While entrepreneurs are constantly looking at new products and markets the role of the FSA is often forgotten or a blind eye is turned.

Carrying on a regulated activity without authorisation

Section 19 of the FSMA provides that no person may carry on a regulated activity in the UK, or purport to do so, unless they are an authorised or exempt person. The prohibition is referred to in this act as the 'general prohibition'.

It is also a criminal offence to contravene the general prohibition and is punishable by up to two years imprisonment.

For the purposes of this act, an activity is one of a specified kind that is carried on by way of business and relates to an investment of a specified kind or is carried on in relation to property of any kind (section 22).

Generally speaking, specified investments are those pertaining to financial products which include, for instance, shares, deposits, futures, options, and rights under regulated mortgage contracts.

Regulated activities can include the management of, advising on and promotion of those specified investments.
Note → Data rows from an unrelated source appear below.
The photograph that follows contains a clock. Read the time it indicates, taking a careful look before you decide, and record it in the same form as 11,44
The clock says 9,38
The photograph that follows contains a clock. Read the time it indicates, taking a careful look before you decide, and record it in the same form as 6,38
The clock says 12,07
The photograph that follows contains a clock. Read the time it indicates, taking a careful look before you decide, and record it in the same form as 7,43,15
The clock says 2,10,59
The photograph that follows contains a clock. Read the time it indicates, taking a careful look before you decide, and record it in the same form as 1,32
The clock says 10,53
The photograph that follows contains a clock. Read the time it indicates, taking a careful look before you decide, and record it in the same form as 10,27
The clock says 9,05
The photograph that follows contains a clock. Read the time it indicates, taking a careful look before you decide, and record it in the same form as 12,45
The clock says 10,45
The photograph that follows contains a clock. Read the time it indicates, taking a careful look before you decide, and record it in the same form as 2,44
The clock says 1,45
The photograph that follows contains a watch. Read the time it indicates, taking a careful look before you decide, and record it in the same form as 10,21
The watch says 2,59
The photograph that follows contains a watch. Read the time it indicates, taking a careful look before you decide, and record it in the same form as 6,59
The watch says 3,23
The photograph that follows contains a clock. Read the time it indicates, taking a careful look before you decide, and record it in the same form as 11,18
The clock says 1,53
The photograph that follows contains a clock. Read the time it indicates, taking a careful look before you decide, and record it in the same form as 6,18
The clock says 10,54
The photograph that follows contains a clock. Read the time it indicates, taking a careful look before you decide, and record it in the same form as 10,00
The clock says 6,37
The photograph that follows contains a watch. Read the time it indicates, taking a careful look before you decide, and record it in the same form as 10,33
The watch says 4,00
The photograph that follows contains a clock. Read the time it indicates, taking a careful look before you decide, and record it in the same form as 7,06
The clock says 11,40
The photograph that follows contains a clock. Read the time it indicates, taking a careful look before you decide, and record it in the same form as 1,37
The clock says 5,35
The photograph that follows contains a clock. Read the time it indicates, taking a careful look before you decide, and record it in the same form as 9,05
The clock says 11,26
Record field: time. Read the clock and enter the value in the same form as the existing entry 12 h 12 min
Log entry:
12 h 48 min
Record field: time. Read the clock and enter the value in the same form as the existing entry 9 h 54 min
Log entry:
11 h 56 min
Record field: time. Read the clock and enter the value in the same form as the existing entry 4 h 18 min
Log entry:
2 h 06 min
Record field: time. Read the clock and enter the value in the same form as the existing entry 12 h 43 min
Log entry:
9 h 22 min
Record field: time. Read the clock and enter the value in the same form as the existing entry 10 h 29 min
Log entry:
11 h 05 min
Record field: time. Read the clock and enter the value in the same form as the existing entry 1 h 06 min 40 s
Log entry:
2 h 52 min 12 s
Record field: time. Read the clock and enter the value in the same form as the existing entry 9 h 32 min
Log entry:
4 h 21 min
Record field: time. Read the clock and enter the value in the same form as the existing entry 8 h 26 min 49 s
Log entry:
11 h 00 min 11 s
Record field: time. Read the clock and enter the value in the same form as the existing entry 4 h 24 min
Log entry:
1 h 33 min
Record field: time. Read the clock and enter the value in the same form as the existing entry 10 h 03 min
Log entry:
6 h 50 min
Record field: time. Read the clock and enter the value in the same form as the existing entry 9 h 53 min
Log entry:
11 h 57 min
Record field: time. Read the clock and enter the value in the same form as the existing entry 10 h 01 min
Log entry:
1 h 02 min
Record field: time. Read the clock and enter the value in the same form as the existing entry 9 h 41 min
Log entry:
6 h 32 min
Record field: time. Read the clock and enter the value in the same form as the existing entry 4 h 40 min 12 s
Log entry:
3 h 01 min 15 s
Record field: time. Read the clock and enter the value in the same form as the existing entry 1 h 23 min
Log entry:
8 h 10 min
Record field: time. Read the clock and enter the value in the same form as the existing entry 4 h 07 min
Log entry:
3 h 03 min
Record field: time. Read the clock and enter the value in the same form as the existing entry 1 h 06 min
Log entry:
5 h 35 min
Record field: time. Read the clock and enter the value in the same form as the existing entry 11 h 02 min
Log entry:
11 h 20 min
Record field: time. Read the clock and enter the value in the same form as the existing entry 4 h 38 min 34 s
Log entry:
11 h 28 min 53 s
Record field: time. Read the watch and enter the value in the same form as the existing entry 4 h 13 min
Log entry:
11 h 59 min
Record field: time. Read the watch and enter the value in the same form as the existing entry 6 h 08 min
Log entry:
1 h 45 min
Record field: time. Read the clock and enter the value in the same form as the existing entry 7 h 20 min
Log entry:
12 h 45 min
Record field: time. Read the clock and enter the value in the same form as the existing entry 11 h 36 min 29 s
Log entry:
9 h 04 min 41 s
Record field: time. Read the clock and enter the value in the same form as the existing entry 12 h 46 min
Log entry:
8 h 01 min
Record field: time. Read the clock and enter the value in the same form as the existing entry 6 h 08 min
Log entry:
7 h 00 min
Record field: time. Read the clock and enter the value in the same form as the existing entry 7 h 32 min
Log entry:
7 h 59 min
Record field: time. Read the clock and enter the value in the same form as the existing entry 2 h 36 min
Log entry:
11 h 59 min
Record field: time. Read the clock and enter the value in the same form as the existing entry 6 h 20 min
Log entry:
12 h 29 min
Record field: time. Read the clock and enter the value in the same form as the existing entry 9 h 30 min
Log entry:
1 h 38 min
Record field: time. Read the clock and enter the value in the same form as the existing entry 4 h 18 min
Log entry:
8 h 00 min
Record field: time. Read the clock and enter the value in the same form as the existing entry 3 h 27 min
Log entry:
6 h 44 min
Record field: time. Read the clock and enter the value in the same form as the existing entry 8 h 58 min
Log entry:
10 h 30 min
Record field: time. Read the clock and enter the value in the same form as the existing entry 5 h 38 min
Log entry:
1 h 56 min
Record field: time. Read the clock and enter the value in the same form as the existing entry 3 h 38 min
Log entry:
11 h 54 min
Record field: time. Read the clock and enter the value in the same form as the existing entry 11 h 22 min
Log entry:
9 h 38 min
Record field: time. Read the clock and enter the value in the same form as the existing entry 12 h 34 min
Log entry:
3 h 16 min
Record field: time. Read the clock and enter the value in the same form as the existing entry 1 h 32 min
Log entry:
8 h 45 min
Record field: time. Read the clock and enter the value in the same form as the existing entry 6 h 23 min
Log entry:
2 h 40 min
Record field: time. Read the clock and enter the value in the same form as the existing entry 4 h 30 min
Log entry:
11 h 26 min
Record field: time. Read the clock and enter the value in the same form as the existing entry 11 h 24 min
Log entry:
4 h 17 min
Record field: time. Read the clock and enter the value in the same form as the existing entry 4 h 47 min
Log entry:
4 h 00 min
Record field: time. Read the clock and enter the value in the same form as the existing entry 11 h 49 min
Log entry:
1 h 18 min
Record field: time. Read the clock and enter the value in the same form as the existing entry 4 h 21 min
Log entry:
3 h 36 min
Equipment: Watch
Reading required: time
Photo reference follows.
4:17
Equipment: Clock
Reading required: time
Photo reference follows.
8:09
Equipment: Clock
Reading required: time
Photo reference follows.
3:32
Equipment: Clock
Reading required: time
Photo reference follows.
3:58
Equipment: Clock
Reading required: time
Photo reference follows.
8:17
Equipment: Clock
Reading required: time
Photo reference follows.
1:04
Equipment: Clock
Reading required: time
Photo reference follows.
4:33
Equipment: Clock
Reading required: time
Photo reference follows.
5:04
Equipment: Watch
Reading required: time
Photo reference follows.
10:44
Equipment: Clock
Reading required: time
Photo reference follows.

Significantly, it also includes - together with section 22 of the FSMA - the establishment, operation or winding up of a collective investment scheme.

How is it that Watkins & Co fell foul of FSMA and the FSA? Land is not a specified investment and so the sale of land, even at prices which produce disproportionate profits for the operator, is not in itself a regulated activity.

The FSA's interest in these activities arises as a result of the suggested operation of a collective investment scheme, or of someone purporting to operate one.

What is a collective investment scheme?

In essence a collective investment scheme arises when the people who are to participate do not have day-to-day control over the management of the property, and either the contributions of the participants and the profits - or income out of which payments are to be made to them - are pooled or the property is managed as a whole by or on behalf of the scheme operator.

Essentially the FSA claimed Watkins' sales staff told his customers that he would seek planning permission for them and also help them resell the land at a profit.

The FSA claimed that the promise of his business to apply for planning permission and manage a resale of the land brought the mechanics of his operation within the definition of a collective investment scheme - there was no day-to-day control by the participants of the scheme and management of the investment was undertaken only by Watkins' business.

In fact the FSA claimed Watkins had no intention of seeking permission or helping his purchasers, many of whom paid him their life savings. Unfortunately for Watkins, it is not only unlawful to operate a collective investment scheme, but also to purport to operate one.

Consequences of breaching the prohibition

Under the FSMA an agreement made by a person in the course of carrying on any regulated activity in contravention of the general prohibition is unenforceable against the other party. This includes, among many other examples, running a collective investment scheme or a deposit-taking business. The other party can recover any money or other property paid or transferred by him, and compensation for any loss sustained by him as a result of having parted with it. The FSA can close the offender down, freeze his assets and seek recovery of all monies paid in. Bankruptcy proceedings may follow.

More pertinently, at the outset of proceedings, the FSA may apply for injunctive relief against the operator, stopping them from operating and freezing his assets. Even when the scheme is operated by a limited liability company, the principles behind it may also be joined in these proceedings. Reference has also been made to the criminal consequences of carrying on a regulated activity without authorisation.

The moral for entrepreneurial businesses is to ensure that whatever product they may be selling to the retail market, the product is not sold via any mechanism which could be construed as a collective investment scheme and thus attract the attention of one of the UK's fiercest regulators.